Russian church offers to send relief to Syria Christians
The Russian Orthodox Church has expressed willingness to send humanitarian relief to Christians in conflict-ridden Syria.
"I believe that we must support the initiative to send humanitarian aid to Syrian Christians who are suffering and have lost their homes, primarily by sending them medications and bandages. The Russian church stands ready to join this project," the head of the church, Patriarch Kirill, said at a meeting of the Imperial Orthodox Palestine Society on Wednesday.
Kirill argued that ethnic, religious and social divisions were one of the sources of the Syrian crisis. "It is no secret that attempts to divide society are being made in our country as well. One of the motives for this activity is the desire of some forces to undermine confidence in the Orthodox Church," he said.
"Traditional Russian Christian values must be defended," the patriarch said, expressing hope that the Imperial Orthodox Palestine Society "will pursue its peacemaking mission not only in the Middle East but also in our country and in other countries of the Russian world."

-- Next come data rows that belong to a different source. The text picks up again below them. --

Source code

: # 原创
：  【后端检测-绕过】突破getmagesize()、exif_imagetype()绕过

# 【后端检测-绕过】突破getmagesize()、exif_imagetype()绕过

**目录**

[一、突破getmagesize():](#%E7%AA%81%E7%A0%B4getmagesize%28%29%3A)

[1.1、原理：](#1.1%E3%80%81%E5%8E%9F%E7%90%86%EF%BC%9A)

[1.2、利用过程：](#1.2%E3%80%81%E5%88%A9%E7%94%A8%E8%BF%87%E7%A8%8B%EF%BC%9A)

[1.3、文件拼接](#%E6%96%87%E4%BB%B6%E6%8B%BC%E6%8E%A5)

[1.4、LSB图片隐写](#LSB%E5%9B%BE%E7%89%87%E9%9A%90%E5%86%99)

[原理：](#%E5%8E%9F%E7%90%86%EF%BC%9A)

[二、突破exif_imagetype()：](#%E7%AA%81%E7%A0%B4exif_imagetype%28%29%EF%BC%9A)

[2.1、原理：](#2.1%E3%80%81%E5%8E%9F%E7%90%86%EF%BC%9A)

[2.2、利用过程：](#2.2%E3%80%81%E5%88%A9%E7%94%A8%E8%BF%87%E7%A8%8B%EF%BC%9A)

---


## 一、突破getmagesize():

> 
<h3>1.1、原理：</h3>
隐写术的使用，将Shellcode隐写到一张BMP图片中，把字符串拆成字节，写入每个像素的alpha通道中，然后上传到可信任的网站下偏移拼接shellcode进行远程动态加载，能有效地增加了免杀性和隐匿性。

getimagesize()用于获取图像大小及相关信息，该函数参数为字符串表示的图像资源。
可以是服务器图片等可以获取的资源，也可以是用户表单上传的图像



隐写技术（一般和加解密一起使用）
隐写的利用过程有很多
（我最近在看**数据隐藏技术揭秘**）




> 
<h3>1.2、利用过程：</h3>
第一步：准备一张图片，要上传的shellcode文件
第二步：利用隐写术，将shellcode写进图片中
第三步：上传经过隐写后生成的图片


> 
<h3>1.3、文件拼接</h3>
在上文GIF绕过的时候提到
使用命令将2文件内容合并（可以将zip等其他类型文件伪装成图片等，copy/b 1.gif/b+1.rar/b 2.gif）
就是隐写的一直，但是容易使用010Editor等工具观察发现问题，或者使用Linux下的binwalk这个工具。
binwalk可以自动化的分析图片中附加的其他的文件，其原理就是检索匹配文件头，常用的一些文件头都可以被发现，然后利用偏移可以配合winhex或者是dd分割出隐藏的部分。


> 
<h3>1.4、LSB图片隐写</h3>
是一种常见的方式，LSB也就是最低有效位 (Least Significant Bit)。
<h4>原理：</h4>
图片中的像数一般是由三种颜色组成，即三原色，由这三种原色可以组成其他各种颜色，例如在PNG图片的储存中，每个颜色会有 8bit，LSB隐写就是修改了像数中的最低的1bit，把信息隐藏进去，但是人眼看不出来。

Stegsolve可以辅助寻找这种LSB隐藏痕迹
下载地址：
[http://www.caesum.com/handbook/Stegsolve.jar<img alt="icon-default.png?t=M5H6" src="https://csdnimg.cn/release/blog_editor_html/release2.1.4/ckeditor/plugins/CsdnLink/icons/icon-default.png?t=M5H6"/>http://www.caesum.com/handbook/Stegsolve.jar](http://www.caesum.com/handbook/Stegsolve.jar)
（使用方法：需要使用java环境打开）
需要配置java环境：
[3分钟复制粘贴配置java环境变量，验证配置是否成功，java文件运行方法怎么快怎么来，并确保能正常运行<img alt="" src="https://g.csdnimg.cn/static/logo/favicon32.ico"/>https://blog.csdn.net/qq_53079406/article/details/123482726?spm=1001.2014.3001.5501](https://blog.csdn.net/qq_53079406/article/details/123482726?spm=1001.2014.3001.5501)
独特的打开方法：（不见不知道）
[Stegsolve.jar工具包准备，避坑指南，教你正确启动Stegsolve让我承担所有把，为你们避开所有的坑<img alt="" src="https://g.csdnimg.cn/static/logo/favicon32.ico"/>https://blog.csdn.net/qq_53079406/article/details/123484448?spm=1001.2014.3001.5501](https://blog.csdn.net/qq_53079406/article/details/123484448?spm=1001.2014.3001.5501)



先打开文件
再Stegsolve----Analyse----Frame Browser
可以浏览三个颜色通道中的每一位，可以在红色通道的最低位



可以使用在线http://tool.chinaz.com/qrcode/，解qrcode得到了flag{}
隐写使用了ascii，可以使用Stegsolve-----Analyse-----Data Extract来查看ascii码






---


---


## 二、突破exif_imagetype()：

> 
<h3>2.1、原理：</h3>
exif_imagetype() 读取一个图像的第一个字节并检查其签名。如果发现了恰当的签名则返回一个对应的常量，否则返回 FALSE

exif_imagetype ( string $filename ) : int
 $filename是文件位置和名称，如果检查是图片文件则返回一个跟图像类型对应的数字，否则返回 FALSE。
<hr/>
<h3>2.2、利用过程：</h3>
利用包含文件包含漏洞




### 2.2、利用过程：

The Imperial Orthodox Palestine Society was set up in 1882 by Emperor Alexander III to organize Russian pilgrim journeys to sacred places such as Palestine, Mount Athos and Bari, assist the Russian Orthodox Church's service abroad, do cultural and educational missionary work in the Middle East and study the historical heritage of the Holy Land.
After the 1917 Revolution, the Imperial Orthodox Palestine Society was closed, but a Russian Palestine Society was formed at the Academy of Sciences, which continued the traditional studies of the historical heritage of Holy Land.
The Imperial Orthodox Palestine Society was registered again in May 1992 under its historical name. It has 18 regional branches and is chaired by Sergei Stepashin.